Nu was Kampen een rechts district en men maakte met Noordtzij dan een behoorlijke kans. Maar ik heb toen als jongen ter gelegenheid van een Statenverkiezing mij al verbaasd over de gemeenzaamheid waarmee men in de politiek soms werkte.

Zoals ik al zei, leed Noordtzij al betrekkelijk jong aan aderverkalking [zoals men dat toen noemde]. Daarbij had hij in zijn gelaat en vooral op de punt van zijn neus eigenaardige, blauw-rode, door de huid schijnende adertjes. En in verband daarmee begon toen in de politieke strijd iets heel gemeens. Hij werd door de ‘liberalen’ (dat waren toen eigenlijk nog de enige tegenstanders in die streek) beschuldigd een stille drinker te zijn. Zijn toen al beginnende, ietwat onvaste loop en zijn neus moesten het bewijs leveren. En voordat iemand wist waar het vandaan kwam, zong de Kamper jeugd:

En Noordtzij lust wel bitterties / hi ha ho / En Noordtzij lust wel bitterties / Bij hun gaat alles zo.

Uit: ‘De Heraut’. 14 februari 1915.

Het middel was gemeen, maar klaarblijkelijk deugdelijk: Noordtzij werd niet gekozen. Hij miste de steun van allerlei goed orthodoxe mensen die. onder het motto ‘je kunt toch ook eigenlijk wel zien dat hij drinkt’, niet op hem stemden.

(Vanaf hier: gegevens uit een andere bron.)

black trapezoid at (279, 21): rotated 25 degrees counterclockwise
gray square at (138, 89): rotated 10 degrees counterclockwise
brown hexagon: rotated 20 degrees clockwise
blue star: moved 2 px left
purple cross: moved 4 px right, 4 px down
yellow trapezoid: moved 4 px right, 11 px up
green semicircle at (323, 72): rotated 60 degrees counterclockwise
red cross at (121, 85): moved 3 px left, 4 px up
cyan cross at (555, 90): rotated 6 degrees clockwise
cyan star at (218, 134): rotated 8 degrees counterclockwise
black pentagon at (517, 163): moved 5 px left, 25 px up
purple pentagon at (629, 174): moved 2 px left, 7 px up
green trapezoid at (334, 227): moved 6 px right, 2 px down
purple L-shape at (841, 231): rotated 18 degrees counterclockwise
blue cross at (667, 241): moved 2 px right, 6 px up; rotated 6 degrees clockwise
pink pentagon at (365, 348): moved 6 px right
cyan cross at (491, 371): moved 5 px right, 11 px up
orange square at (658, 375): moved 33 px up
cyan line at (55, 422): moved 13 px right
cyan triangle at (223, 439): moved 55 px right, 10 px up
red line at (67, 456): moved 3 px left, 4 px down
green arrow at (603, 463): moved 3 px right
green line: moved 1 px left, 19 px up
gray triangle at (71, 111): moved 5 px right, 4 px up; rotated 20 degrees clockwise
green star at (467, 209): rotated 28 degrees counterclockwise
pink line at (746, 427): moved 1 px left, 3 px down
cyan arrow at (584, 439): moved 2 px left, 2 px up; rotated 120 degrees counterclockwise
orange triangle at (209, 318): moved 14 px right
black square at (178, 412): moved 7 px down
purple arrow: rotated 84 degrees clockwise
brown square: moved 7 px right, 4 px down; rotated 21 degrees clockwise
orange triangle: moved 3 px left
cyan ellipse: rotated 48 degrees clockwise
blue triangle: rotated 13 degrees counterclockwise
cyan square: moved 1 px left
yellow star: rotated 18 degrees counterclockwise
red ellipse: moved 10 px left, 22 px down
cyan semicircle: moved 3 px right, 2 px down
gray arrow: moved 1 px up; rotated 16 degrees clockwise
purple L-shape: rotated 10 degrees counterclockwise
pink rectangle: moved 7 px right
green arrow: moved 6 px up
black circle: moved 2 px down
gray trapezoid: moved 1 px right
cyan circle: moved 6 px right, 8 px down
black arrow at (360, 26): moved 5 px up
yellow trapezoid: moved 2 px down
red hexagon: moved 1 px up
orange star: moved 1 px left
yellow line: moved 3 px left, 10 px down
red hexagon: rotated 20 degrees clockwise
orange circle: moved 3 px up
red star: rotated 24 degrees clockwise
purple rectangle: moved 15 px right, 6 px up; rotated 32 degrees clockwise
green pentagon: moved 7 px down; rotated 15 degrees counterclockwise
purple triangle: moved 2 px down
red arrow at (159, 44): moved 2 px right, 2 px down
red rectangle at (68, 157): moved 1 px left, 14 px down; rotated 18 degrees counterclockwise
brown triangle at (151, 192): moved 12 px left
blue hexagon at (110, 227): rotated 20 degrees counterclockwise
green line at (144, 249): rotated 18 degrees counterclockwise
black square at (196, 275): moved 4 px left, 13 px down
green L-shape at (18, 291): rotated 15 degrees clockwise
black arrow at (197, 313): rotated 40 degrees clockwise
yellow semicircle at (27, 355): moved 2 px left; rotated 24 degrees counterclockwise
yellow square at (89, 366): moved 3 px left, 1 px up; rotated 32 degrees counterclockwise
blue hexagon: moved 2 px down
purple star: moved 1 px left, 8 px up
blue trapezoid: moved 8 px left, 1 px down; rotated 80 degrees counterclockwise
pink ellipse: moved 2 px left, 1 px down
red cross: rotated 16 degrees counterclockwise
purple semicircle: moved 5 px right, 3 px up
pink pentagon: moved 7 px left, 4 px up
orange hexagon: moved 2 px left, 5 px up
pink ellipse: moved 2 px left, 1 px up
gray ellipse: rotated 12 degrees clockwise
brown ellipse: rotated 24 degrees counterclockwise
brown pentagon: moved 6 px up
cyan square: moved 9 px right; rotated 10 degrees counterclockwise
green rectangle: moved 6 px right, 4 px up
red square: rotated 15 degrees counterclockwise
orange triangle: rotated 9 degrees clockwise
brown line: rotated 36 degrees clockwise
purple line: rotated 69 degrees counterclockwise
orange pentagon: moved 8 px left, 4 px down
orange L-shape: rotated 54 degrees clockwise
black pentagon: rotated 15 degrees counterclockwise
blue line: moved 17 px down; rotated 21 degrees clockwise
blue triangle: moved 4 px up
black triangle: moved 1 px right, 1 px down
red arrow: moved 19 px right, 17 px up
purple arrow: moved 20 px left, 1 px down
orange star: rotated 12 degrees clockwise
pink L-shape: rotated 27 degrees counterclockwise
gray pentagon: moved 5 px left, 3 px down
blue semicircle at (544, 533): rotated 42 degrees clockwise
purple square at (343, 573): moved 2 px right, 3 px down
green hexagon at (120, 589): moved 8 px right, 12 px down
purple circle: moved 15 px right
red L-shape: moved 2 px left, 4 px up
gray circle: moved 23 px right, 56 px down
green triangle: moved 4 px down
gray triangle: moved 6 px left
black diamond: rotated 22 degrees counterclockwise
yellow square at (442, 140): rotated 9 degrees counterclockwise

Dit heeft Noordtzij, ik weet dit uit persoonlijke gesprekken met hemzelf, met zijn vrouw en met [zijn zoon] Arie, uitermate groot verdriet gedaan. Hij troostte zich uiteindelijk met deze gedachten: ‘Gelukkig dat God tenslotte beslist of je een kroon op je hoofd krijgt of niet’.

Bron:

J. Waterink, ‘Oude Noordt’: impulsief mens, in de serie De Grote Vier. In: Centraal Weekblad voor de Gereformeerde Kerken in Nederland. 11e jrg. nr. 10, 9 maart 1963. De redactie van GereformeerdeKerken.info voegde de illustraties en [tussen vierkante haakjes] enkele aanvullende gegevens toe.